> **Texto seleccionado**

....

Vivencias de anteriores tiempos
Concluimos el anterior, el número 14, recordando a Palmeirim de Inglaterra, inspiración del Quijote. En verdad, Palmeirim fue portugués como lo fue don Luis de Camoes, autor de Os Luisiadas, epopeya que pudo ser española, como el oloroso queso manchego, por ser de “cosas” tan castizas como la fe y el imperio. Y entre autoridades militares y civiles de mucha fe y con añoranzas imperiales, que creían en lo de Covadonga y en lo del godo Pelayo, el barco en pruebas, “Corriendo la milla”, se acercaba al cerro de Rosario Acuña, viéndose desde la Bahía navegable el Bella Vista y el Sanatorio Marítimo, pero antes estaba La Florida, ya entonces esquelética de ladrillos, y teniendo detrás campos de berzas, de berceros o de verduleros.
La Florida era merendero de mucha sidra, con asientos y mesas de cemento, de tapias o muretes viejos, como de cementerios abandonados, que helaban las tortillas, las empanadas y los dados del parchís. Siempre creí que para apreciar la belleza de lo que sea, no debe uno acercarse mucho; por ello, el Bella Vista, desde lejos, recordaba a lugares de glamour, y de cerca La Floridaera probe; de lejos parecía tener lujosos mármoles como los de la Villa de Adriano, el Emperador. Lo que de lejos puede ser una atractiva mancha o peca graciosa, de cerca puede ser un lunar peludo.
Siempre recordaré allí, en La Florida, a María Lourdes Molina Fano, jefa y señora, repartiendo instrucciones, y prima de otra Lourdes, la profesora, también apellidaba Fano (Lourdes Fano López), siendo ambas, como contaré después, muy importantes: Fano se apellidaba, de segundo, la primera María Lourdes y Fano se apellidaba, de primero, la segunda María Lourdes. Señalo con mucha pena que ambas ya fallecieron y que la memoria, que es lo que queda, también llamada “la recordadora”, puede ser y es una palabra (Mnemósine), cálida como un bebé rosa, si se la guarda con caricias y cuidados.

....

> **Requisitos de la tarea**
Reproduzca del texto seleccionado todo lo que va desde "Siempre recordaré allí, en" hasta "caricias y cuidados.", renombrando "la recordadora" como "la guardiana".

> **Datos almacenados**
....

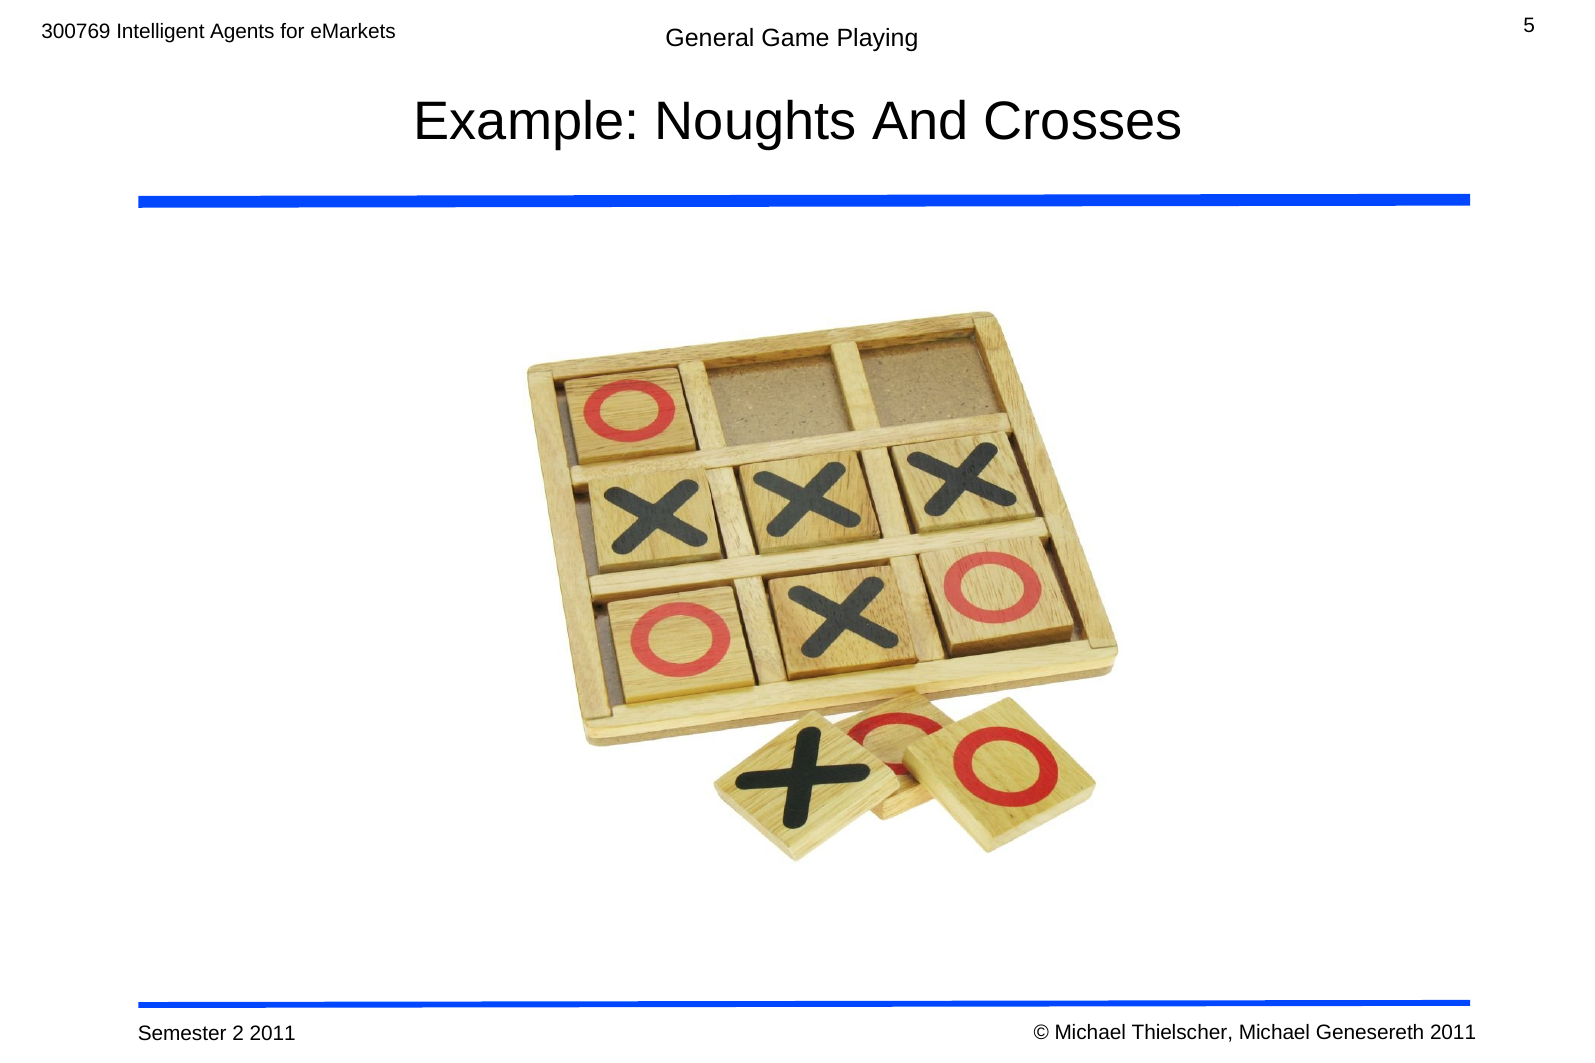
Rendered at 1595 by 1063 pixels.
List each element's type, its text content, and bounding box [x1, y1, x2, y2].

title Example: Noughts And Crosses [114, 51, 1476, 190]
picture [522, 307, 1124, 864]
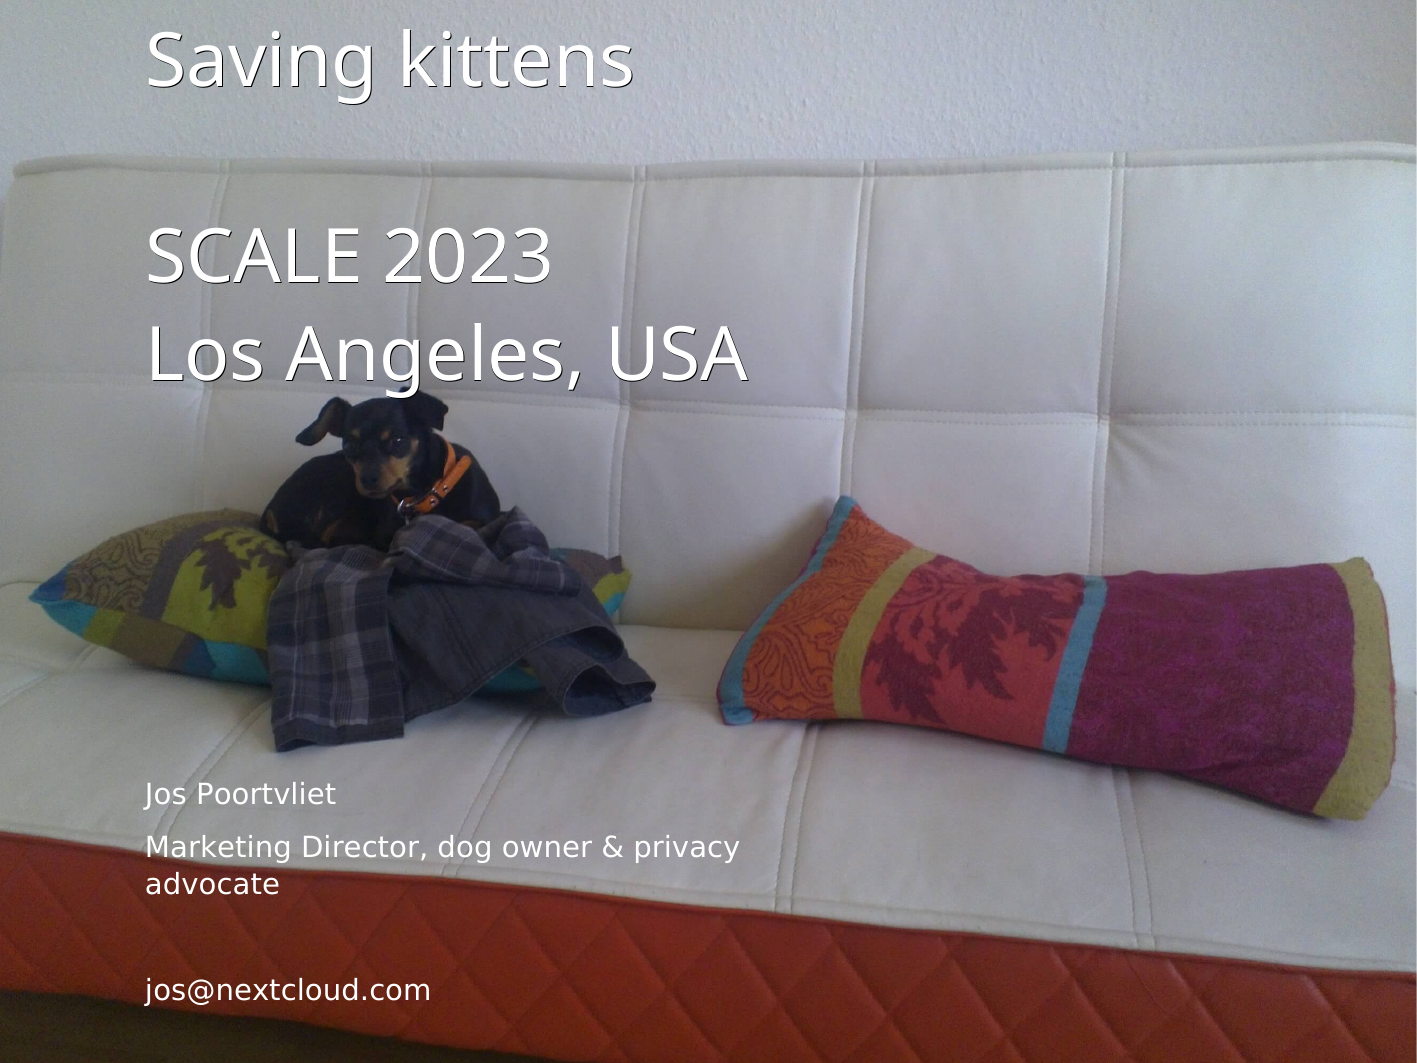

....

> **La respuesta**
Siempre recordaré allí, en La Florida, a María Lourdes Molina Fano, jefa y señora, repartiendo instrucciones, y prima de otra Lourdes, la profesora, también apellidaba Fano (Lourdes Fano López), siendo ambas, como contaré después, muy importantes: Fano se apellidaba, de segundo, la primera María Lourdes y Fano se apellidaba, de primero, la segunda María Lourdes. Señalo con mucha pena que ambas ya fallecieron y que la memoria, que es lo que queda, también llamada “la guardiana”, puede ser y es una palabra (Mnemósine), cálida como un bebé rosa, si se la guarda con caricias y cuidados.